Nüyou
- Cover of Malaysia edition dated February 2020 featuring Hannah Quinlivan
- Categories: Fashion magazine
- Frequency: Monthly
- Publisher: SPH Magazines
- Founded: 1976
- Country: Singapore
- Language: English; Chinese;
- Website: nuyou.com.sg
- ISSN: 0219-8150

= Nüyou =

Bilingual fashion and beauty magazine in Singapore

Nüyou (女友 (Female Friend)) is a bilingual (English and Chinese) monthly fashion and beauty magazine targeting women. The magazine is based in Singapore.

==History and profile==
Nüyou was started in 1976. The magazine is part of SPH Magazines and is published on a monthly basis. It covers articles about fashion, beauty tips and celebrities and targets women between the ages of 25 and 30 years-old. The magazine is published in English and Chinese languages.
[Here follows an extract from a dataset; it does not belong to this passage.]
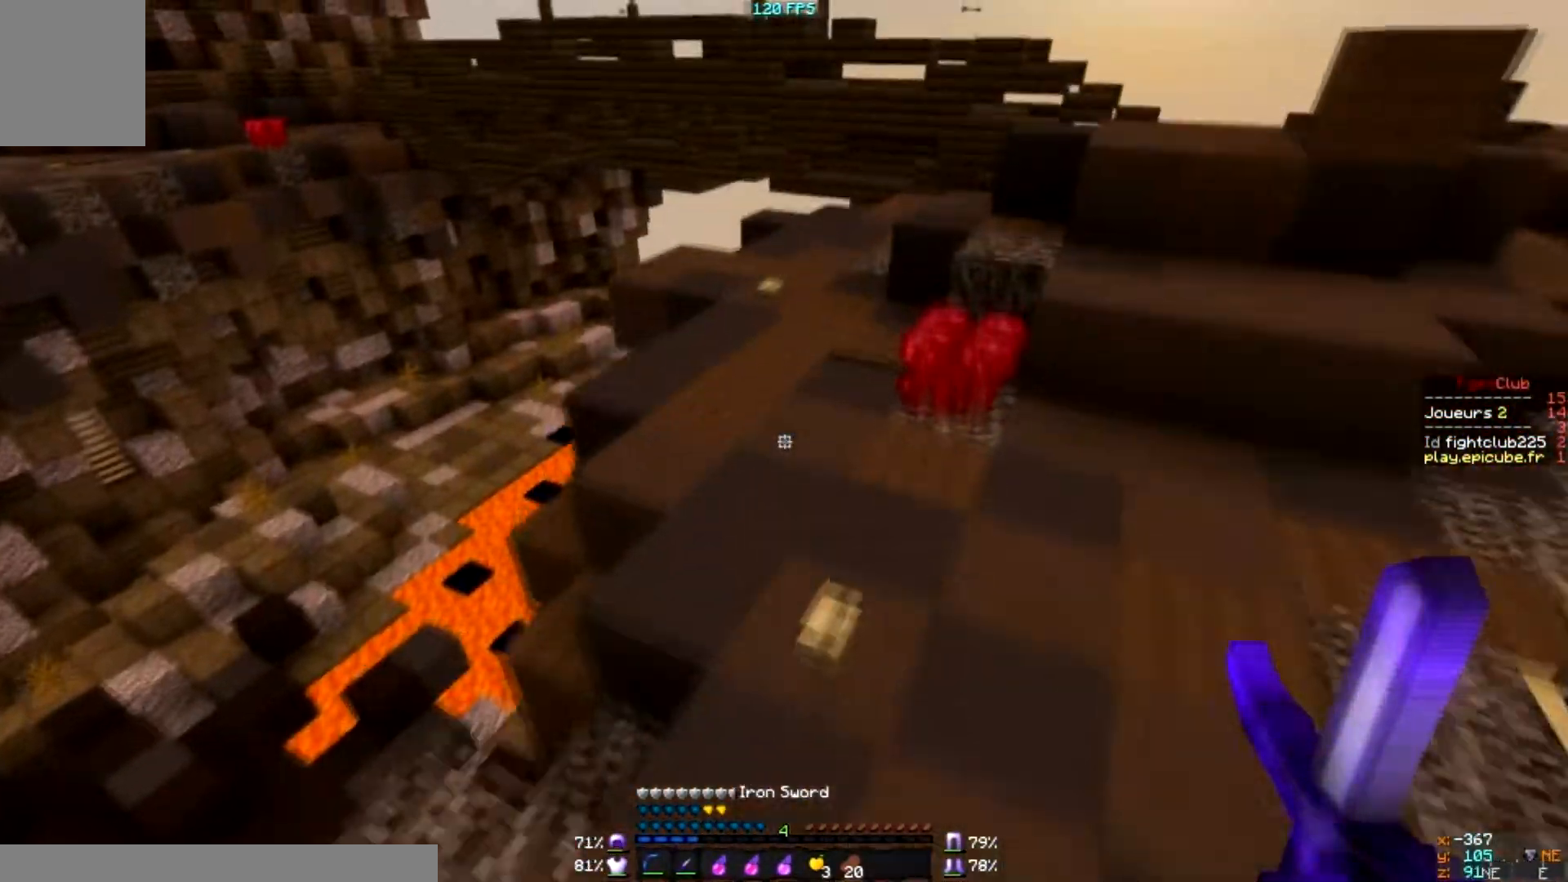
{"keys": ["d"], "mouse": [], "events": []}
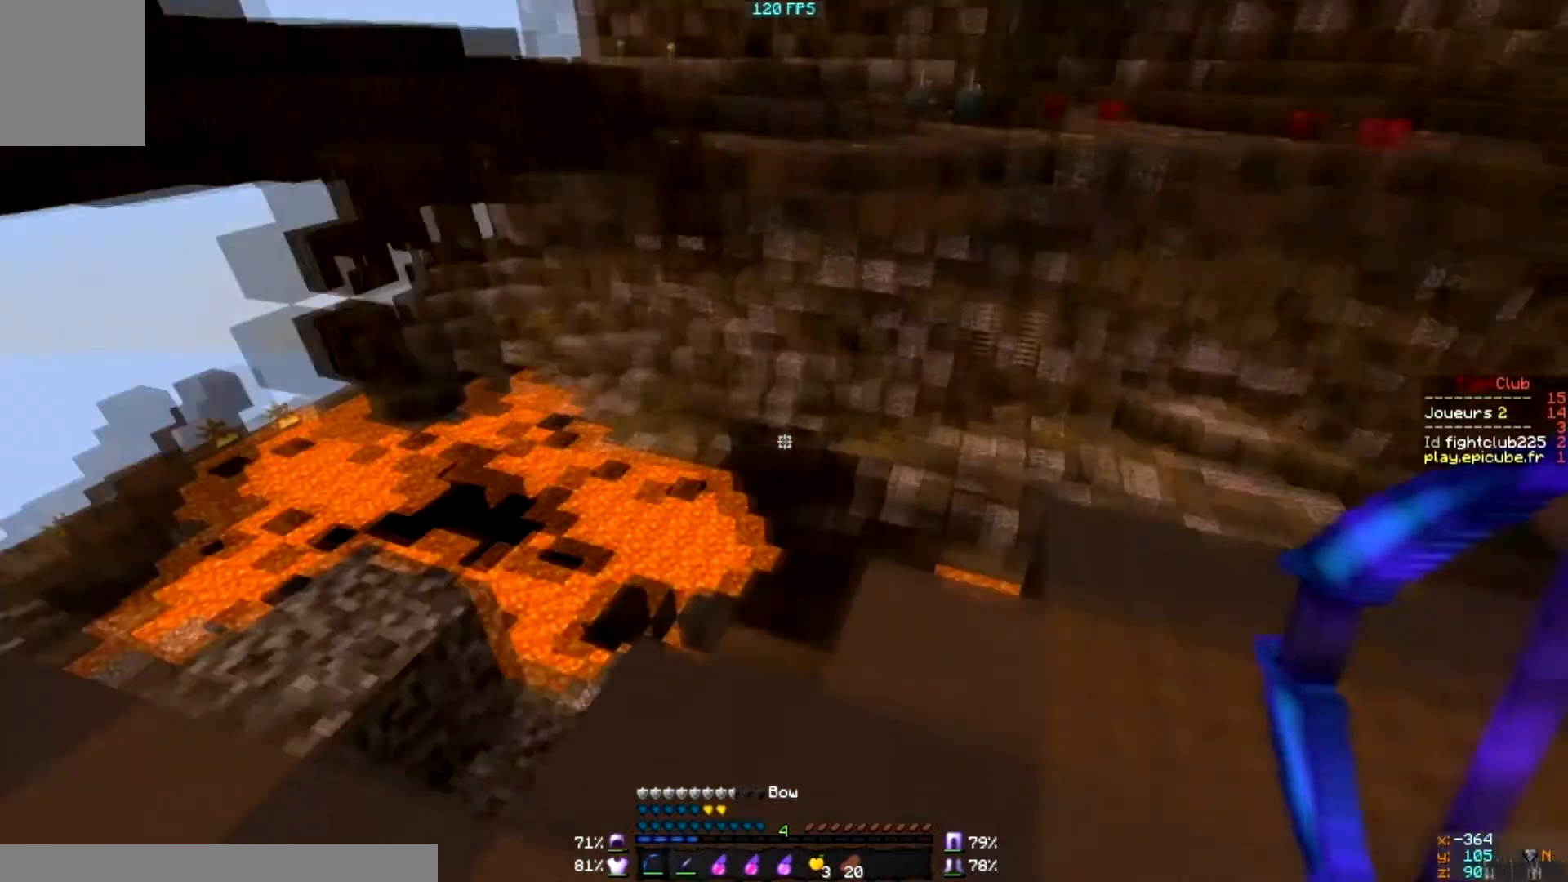
{"keys": ["d"], "mouse": ["left", "right"], "events": [[233, "mouse_left", "down"], [233, "mouse_right", "down"]]}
In April 2013 Terence Lee became the editor-in-chief of Nüyou. He replaced Grace Lee in the aforementioned post.

In 2009 Nüyou was redesigned. The magazine had a Malaysian edition which was belong to Blu Inc Media Sdn Bhd. The company ceased operations since the Malaysian movement control order due to the COVID-19 pandemic which interfered with distribution of the magazine.